— TEXT EXCERPT —
_ _ _ _
Data visualization is seen as a combination of exposure—plotting the raw data—and summarization— plotting statistical summaries—to highlight what should be noticed. For example, data ellipses and confidence ellipses are widely used as simple, effective summaries of data and fitted model parameters. When the data is complex, the idea of visual thinning can be used to balance the tradeoff.
The book exploits the rich connections among statistics, geometry and data visualization. Statistical ideas, particularly for multivariate data, can be more easily understood in terms of geometrical ones that can be seen in diagrams and data displays. More importantly, ideas from one domain can amplify what we can understand from another.
These graphical tools can be used to understand or explain a wide variety of statistical concepts, phenomena, and paradoxes such as Simpson’s paradox (sec-simpsons), effects of measurement error (sec-meas-error), bias-variance tradeoff (sec-bias-variance), and so forth.
The HE (“hypothesis - error”) plot framework provides a simple way to understand the results of statistical tests and the relations among response outcomes in the multivariate linear model.
Dimension reduction techniques such as PCA and discriminant analysis are presented as “multivariate juicers”, able to squeeze the important information in high-dimensional data into informative two-dimensional views. But sometimes, the most important information for a problem lies in the smallest dimensions, as is the case in outlier detection (sec-multivar-normality), collinearity (sec-collin-biplots) and ridge regression (sec-ridge-low-rank).
What I assume
It is assumed that the reader has at least a basic background in applied, intermediate statistics. This would normally include material on simple and multiple regression as well as simple analysis of variance (ANOVA) designs. This also means that you should be familiar with the basic ideas of statistical inference including hypothesis tests and confidence intervals.
There will also be some mathematics in the book where words and diagrams are not enough. The mathematical level will be intermediate, mostly consisting of simple algebra. No derivations, proofs, theorems here!
For multivariate methods, it will be useful to express ideas using matrix notation to simplify presentation. It will be enough for you to recognize that a single symbol \(\mathbf{y}\) can be a shorthand for \(n\) scores on a variable like weight, and the symbol \(\mathbf{X}\) can represent an entire data table, with, say \(n\) observations on \(p\) variables like height, body mass index, diet components, and so forth. Then, the notation \(\mathbf{y} = \mathbf{X} \boldsymbol{\beta}\) represents an entire linear model to relate weight to these other variables. I’m using this math notation to express ideas, and all you will need is a reading-level of understanding.
_ _ _ _
— SUPPLIED RECORDS —
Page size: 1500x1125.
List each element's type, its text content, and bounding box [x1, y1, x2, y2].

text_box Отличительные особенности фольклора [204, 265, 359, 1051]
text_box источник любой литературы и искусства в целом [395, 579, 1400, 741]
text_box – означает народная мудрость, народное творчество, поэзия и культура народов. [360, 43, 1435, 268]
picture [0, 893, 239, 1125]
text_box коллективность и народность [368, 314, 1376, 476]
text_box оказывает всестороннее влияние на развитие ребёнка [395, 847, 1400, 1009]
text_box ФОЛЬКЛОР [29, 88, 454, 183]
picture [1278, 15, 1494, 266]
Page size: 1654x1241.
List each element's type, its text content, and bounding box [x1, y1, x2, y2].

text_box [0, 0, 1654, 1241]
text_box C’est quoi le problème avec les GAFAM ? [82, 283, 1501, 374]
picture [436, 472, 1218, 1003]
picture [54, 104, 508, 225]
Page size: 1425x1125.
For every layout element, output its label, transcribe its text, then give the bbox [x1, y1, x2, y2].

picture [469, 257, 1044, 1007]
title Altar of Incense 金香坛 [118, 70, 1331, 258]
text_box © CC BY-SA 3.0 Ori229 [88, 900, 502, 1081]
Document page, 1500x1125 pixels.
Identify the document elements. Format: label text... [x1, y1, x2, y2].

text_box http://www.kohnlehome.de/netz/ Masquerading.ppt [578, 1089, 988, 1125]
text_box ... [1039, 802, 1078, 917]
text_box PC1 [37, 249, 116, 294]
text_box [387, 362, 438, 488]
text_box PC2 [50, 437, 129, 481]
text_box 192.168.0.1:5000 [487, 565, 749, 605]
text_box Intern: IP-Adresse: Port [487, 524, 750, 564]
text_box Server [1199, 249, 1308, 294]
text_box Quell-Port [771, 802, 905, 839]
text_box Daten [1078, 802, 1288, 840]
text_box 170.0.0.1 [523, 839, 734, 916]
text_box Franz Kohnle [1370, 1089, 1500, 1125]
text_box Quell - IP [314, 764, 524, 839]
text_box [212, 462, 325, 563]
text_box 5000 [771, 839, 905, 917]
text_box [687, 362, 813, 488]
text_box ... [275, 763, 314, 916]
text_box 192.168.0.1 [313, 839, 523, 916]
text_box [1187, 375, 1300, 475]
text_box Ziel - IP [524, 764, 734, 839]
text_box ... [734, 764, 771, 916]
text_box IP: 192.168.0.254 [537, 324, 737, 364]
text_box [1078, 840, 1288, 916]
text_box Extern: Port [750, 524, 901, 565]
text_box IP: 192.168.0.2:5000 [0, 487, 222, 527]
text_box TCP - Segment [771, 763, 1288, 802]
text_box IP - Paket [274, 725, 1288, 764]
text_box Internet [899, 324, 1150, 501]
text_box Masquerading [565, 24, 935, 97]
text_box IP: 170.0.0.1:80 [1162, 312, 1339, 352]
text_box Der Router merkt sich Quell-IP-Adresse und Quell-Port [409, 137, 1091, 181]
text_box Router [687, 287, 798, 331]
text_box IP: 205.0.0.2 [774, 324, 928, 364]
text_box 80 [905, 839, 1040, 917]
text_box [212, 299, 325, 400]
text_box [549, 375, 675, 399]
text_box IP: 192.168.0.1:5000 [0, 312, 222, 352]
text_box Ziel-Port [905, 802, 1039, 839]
_ _ _ _
— GIVEN PROBLEM 1 —
In the excerpt on the data visualization book, what do the letters in the name of the HE plot framework stand for?
— GIVEN PROBLEM 2 —
Name every statistical concept, phenomenon, or paradox that the excerpt on the data visualization book gives as an example of what its graphical tools can help understand or explain.
— GIVEN PROBLEM 3 —
Carry the excerpt on the data visualization book forward from its final sentence.

— RESULT 1 —
They stand for "hypothesis - error."

— RESULT 2 —
Simpson's paradox, effects of measurement error, bias-variance tradeoff

— RESULT 3 —
For this, the first chapter of Fox (2021), A Mathematical Primer for Social Statistics, is excellent, and the rest is well worth reading. If you want to learn something of using matrix algebra for data analysis and statistics in R, I recommend our package matlib (Friendly et al., 2024).
R Resources
I also assume the reader to have at least a basic familiarity with statistical analysis in R. While R fundamentals are outside the scope of the book, I believe that this language provides a rich set of resources, far beyond that offered by other statistical software packages, and is well worth learning. For those not familiar with R or wish to learn new skills, I recommend:
- Cotton (2013), Learning R (online) provides a well-rounded basic introduction to R, covering data types, lists and data frames, functions, packages and workflow for data analysis and graphics;
- Matloff(2011), The Art of R Programming (online) is devoted to learning the programming features of R. It covers all the basics (data types, arrays, data frames), R functions, object-oriented programming, debugging, and so forth.
- Wickham(2019), Advanced R (online) is aimed at intermediate R programmers who want to dive deeper into R and learn how things work,
- Long & Teetor (2019), R Cookbook 2\(^{nd}\) Ed (online) provides how-to recipies for basic tasks from working with RStudio, to input and output, general statistics, graphics, and regression / ANOVA;
- Fox & Weisberg (2018), An R Companion to Applied Regression is a fantastic resource for learning how to perform statistical analyses in R and visualize results with insightful graphics. It is the companion book to Fox’s (2016), Applied Regression Analysis and Generalized Linear Models, which I consider the best intermediate-level modern treatment of these topics. I make heavy use of the accompanying car package (Fox & Weisberg, 2019) which provides important and convenient graphical methods.
When you work with R, it may be useful to have this collection of R and RStudio cheatsheets I prepared for my graduate data visualization course.
R graphics resources
In this book, I create a large number of graphs in R, and have aimed to present and describe how I do them using R packages and code to manipulate the data or numerical output from analysis function, so that you can learn from these examples to apply these ideas to your own data.
In writing this, I’ve also tried to exemplify graphical principles that underlie effective graphic communication. You might find the lecture notes, extensive resources and R examples for my course, Psychology of Data Visualization useful.
In addition, there are a few books I recommend:




Claus Wilke (2019), Fundamentals of Data Visualization (online) A well thought out presentation of important ideas of graphic presentation; it covers a wide range of topics, with good practical advice and lots of examples. How to do these in R is covered in his course notes.
Keiran Healy (2019), Data Visualization: A Practical Introduction (online). A highly accessible, hands-on primer on how to create effective graphics from data using ggplot2, with a focus on how to think about the information you want to show.
Antony Unwin (2024), Getting (more out of) Graphics. This book offers a collection of 25 case studies of interesting datasets, exemplifying desirable features of graphs use to understand them and using ggplot2 graphics. A second part provides useful advice on graphical practice, drawing on the lessons of the examples from the first part. The R code for all chapters is available online.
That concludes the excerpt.